By now, you've probably seen advertisements for LED HDTVs and the great picture and slim size they offer. So is LED a completely new type of HDTV?

An LED HDTV is a type of LCD HDTV

LCD stands for "liquid-crystal display," a thin, flat panel that can display information for everything from clocks and calculators to laptops and HDTVs.

To create lighting for televised images, all LCD HDTVs need backlights behind their display panels. Until recently, most LCD HDTVs used a type of fluorescent backlighting, but an increasing number are now using LED (light-emitting diode) backlighting instead.

This means that an LED HDTV is not a new type of television, but a new type of LCD HDTV.

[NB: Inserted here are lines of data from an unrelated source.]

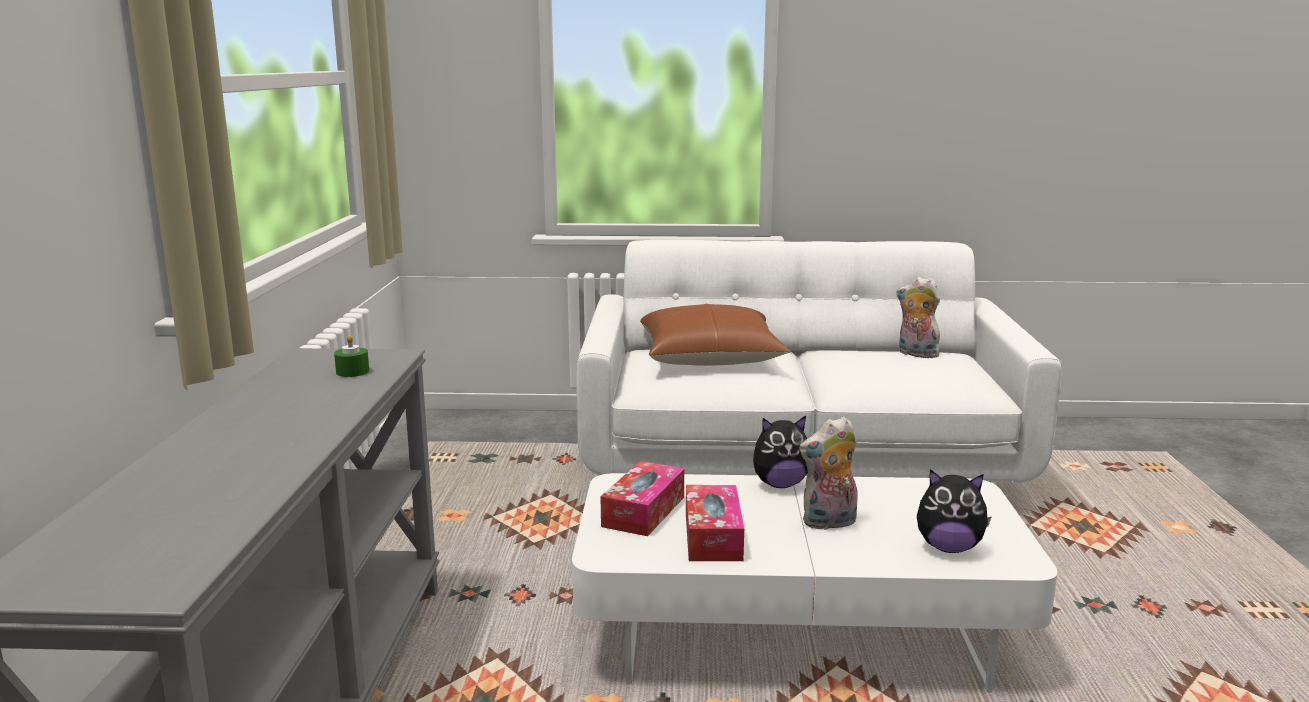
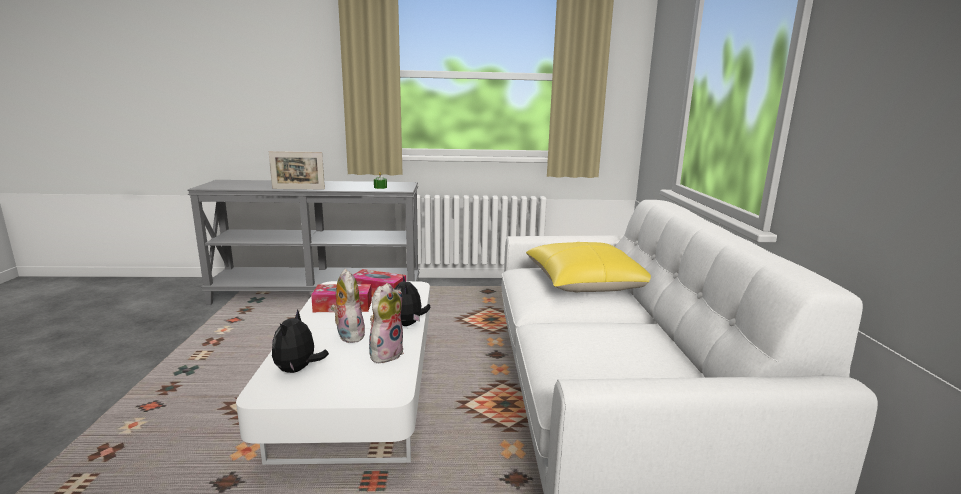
camera: 85 degrees right, 0 degrees up
brown pillow [640,304,792,366] -> yellow pillow [526,242,651,292]
plush toy [896,277,942,358] -> plush toy moved to [369,283,403,363]
none -> picture frame [269,151,325,189]

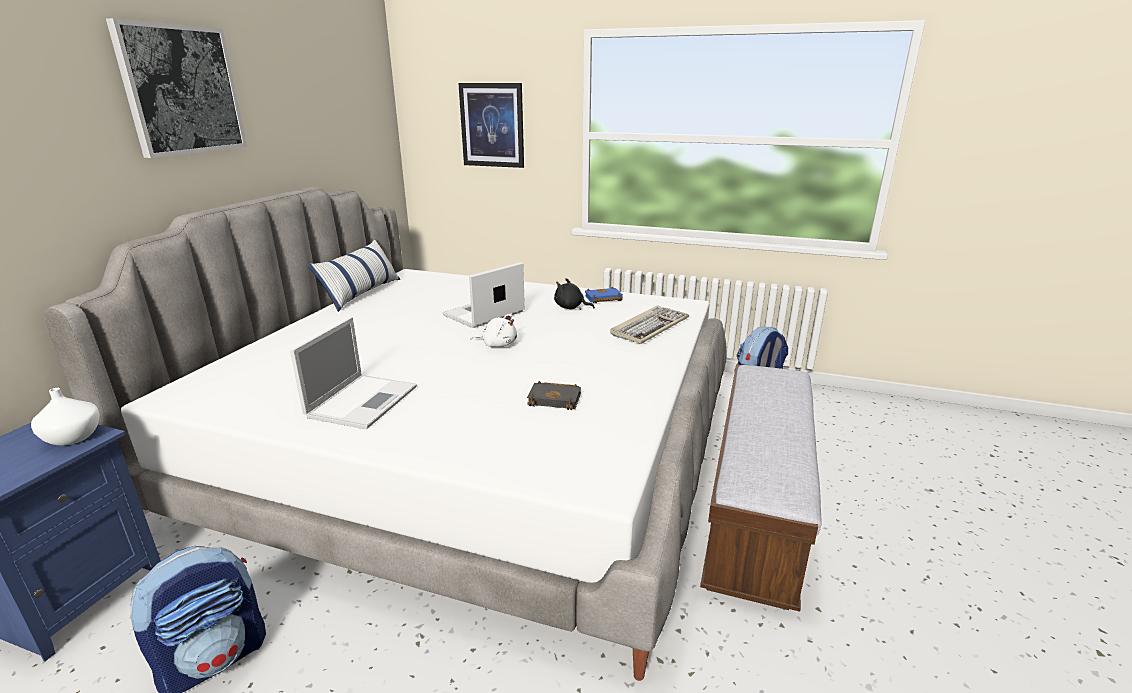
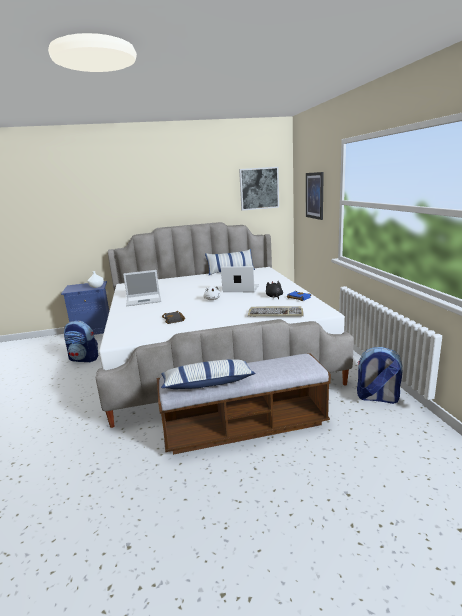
camera: 60 degrees right, 5 degrees down
picture [106,18,247,158] -> picture moved to [239,167,279,211]
none -> pillow [161,359,256,389]

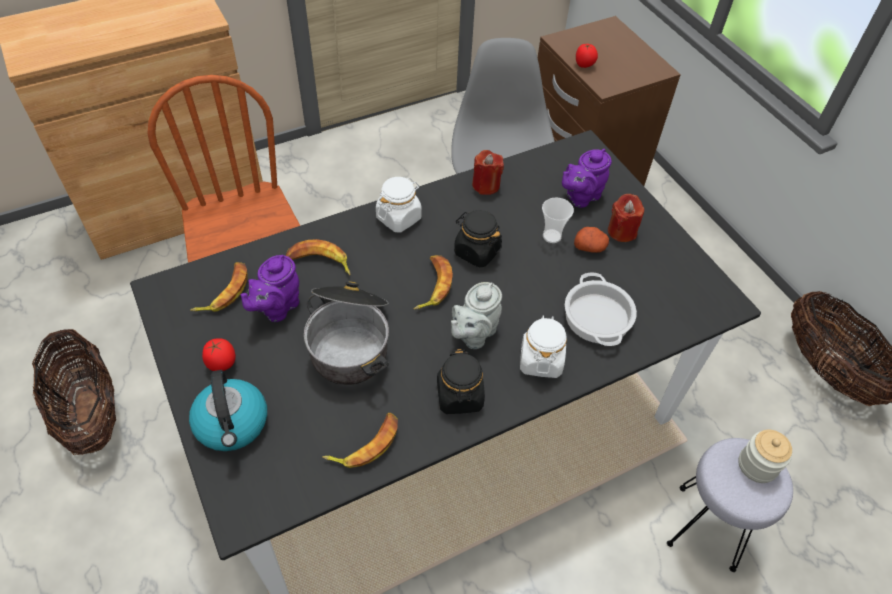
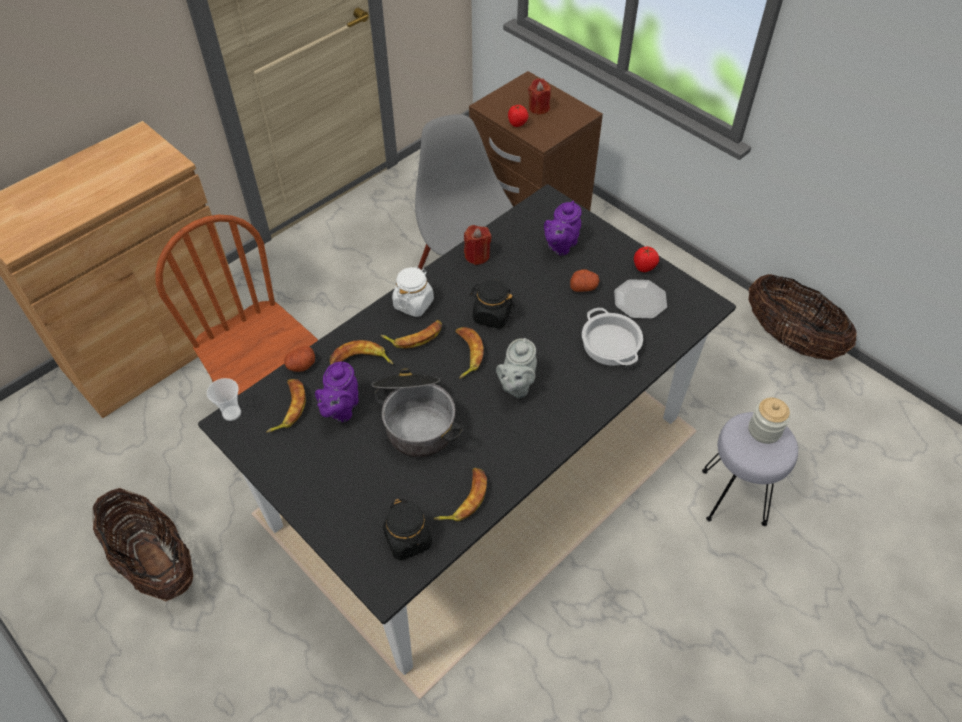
camera: 15 degrees left, 0 degrees up
kettle [189,370,267,451] -> none
tomato [202,338,236,371] -> tomato moved to [634,246,659,272]
black jar [437,349,485,414] -> black jar moved to [383,499,432,560]
white jar [520,315,567,378] -> none
cup [542,197,574,243] -> cup moved to [207,378,241,421]
red candle [608,194,644,242] -> red candle moved to [528,78,551,115]
none -> potato [284,346,315,372]
none -> banana [381,320,442,349]
none -> plate [614,279,667,319]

There are two main ways to backlight an LED HDTV

While an LED HDTV is simply an LCD HDTV with LED backlighting, there is more than one way to create that backlighting:

Two main ways to backlight an LED HDTV

Local dimming:
These HDTVs have lights behind the full length and width of the display panel. The lights then brighten, dim or turn off independently, depending on the picture displayed. This allows for deep blacks that can rival plasma HDTVs. On some sets, however, local dimming can create a bit of bleeding of brighter areas into darker areas, which can lighten the black level somewhat.

Edge lighting:
These HDTVs have lights only along the edge of the screen. The light produced is projected inwards towards the middle of the display panel. The big advantage is that edge lighting allows for extremely thin cabinets/panels. However, the lighting isn't always as uniform as with local dimming.

LED backlighting can produce deeper blacks than conventional LCD HDTVs

Plasma HDTVs are generally recognized as producing deeper blacks than LCD HDTVs, but LED backlighting goes a long way towards closing that gap. Within LED HDTVs, those with local dimming appear to offer the deepest blacks.

LED HDTVs are energy efficient

LCD HDTVs are known for using a low amount of energy, and LED HDTVs can take that an extra step. All Samsung LED HDTVs, for example, use up to 40% less power than conventional Samsung LCD HDTVs1.

The LED HDTV picture is not ideal when viewed from the side

One traditional disadvantage for LCD HDTVs when compared with plasma HDTVs is that the LCD picture degrades more when viewed from the side. This remains an issue with LED HDTVs.

OLED is different from LED

You may have an OLED (organic light-emitting diode) display for your MP3 player or other portable device, but the technology is not the same as LED. OLED display devices don't require backlighting, as they emit light themselves. OLED technology has not yet made its way into mainstream HDTV production.

1As compared to 2008 similar size class Samsung LCD TVs in standard mode.